● **WHAT IS EXPECTED**
Copy the listing below word for word, from the first line to the last, and leave out every picture.

● **RECORDS FOR THE EXERCISE**
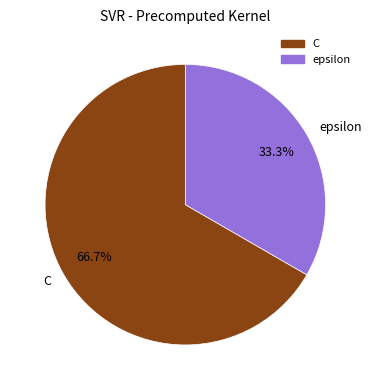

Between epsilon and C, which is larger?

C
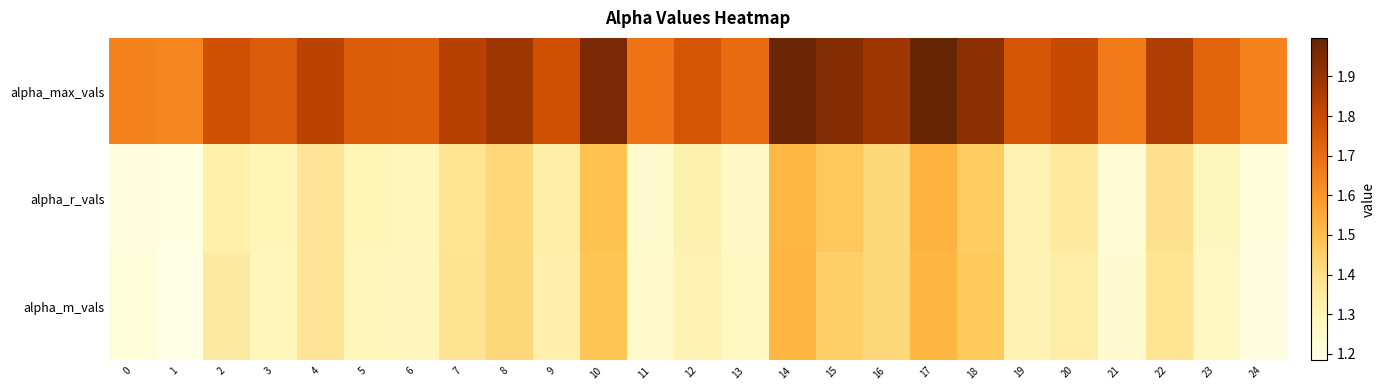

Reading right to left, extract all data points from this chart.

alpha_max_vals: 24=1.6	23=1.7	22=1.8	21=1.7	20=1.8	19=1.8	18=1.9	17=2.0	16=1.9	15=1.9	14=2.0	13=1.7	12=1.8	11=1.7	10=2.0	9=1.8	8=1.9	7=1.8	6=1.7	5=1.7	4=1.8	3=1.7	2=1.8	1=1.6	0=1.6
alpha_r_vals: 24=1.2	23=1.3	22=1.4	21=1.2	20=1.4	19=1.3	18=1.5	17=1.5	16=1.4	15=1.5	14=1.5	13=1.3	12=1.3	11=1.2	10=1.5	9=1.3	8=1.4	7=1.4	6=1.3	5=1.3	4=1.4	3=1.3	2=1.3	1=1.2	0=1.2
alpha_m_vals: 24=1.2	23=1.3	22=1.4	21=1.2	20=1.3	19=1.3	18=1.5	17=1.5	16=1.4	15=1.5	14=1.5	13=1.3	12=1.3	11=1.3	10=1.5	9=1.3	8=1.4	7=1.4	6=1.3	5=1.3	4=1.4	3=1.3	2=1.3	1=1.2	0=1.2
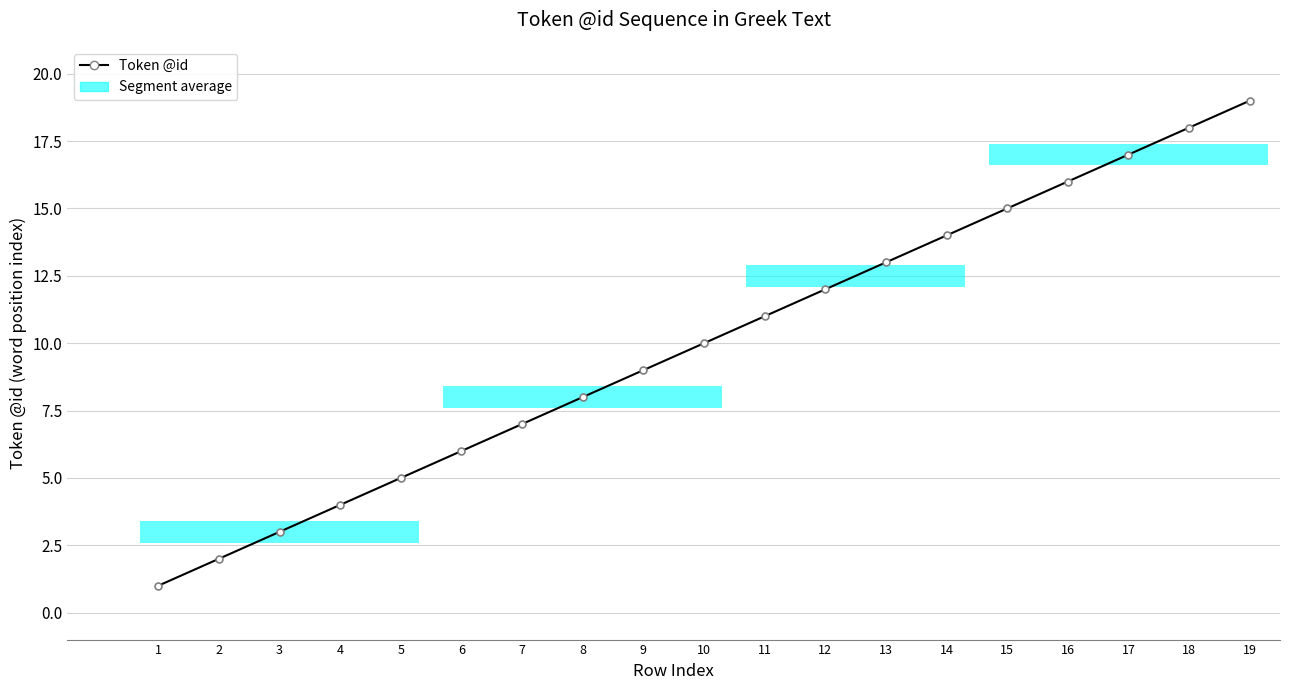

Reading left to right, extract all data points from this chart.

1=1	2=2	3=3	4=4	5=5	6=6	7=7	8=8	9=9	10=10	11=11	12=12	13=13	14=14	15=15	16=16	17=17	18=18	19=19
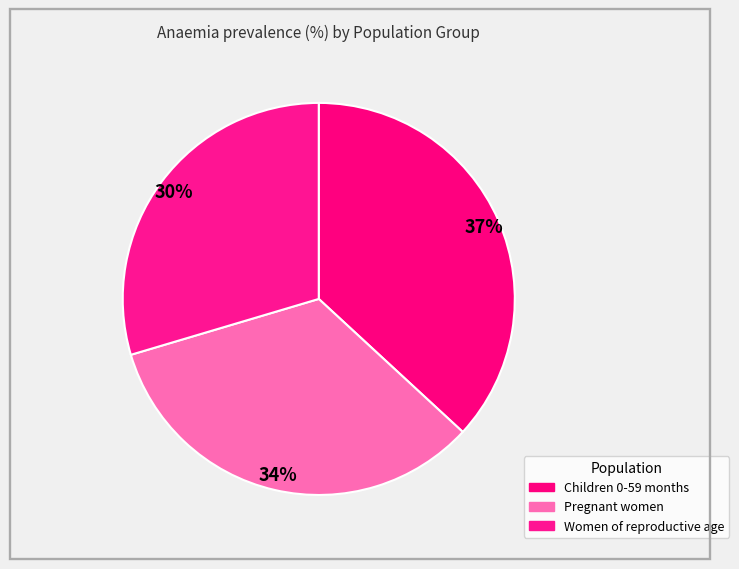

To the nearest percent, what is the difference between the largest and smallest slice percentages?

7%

● **RESULT OF THIS TASK**
Between epsilon and C, which is larger?

C

Reading right to left, extract all data points from this chart.

alpha_max_vals: 24=1.6	23=1.7	22=1.8	21=1.7	20=1.8	19=1.8	18=1.9	17=2.0	16=1.9	15=1.9	14=2.0	13=1.7	12=1.8	11=1.7	10=2.0	9=1.8	8=1.9	7=1.8	6=1.7	5=1.7	4=1.8	3=1.7	2=1.8	1=1.6	0=1.6
alpha_r_vals: 24=1.2	23=1.3	22=1.4	21=1.2	20=1.4	19=1.3	18=1.5	17=1.5	16=1.4	15=1.5	14=1.5	13=1.3	12=1.3	11=1.2	10=1.5	9=1.3	8=1.4	7=1.4	6=1.3	5=1.3	4=1.4	3=1.3	2=1.3	1=1.2	0=1.2
alpha_m_vals: 24=1.2	23=1.3	22=1.4	21=1.2	20=1.3	19=1.3	18=1.5	17=1.5	16=1.4	15=1.5	14=1.5	13=1.3	12=1.3	11=1.3	10=1.5	9=1.3	8=1.4	7=1.4	6=1.3	5=1.3	4=1.4	3=1.3	2=1.3	1=1.2	0=1.2

Reading left to right, extract all data points from this chart.

1=1	2=2	3=3	4=4	5=5	6=6	7=7	8=8	9=9	10=10	11=11	12=12	13=13	14=14	15=15	16=16	17=17	18=18	19=19

To the nearest percent, what is the difference between the largest and smallest slice percentages?

7%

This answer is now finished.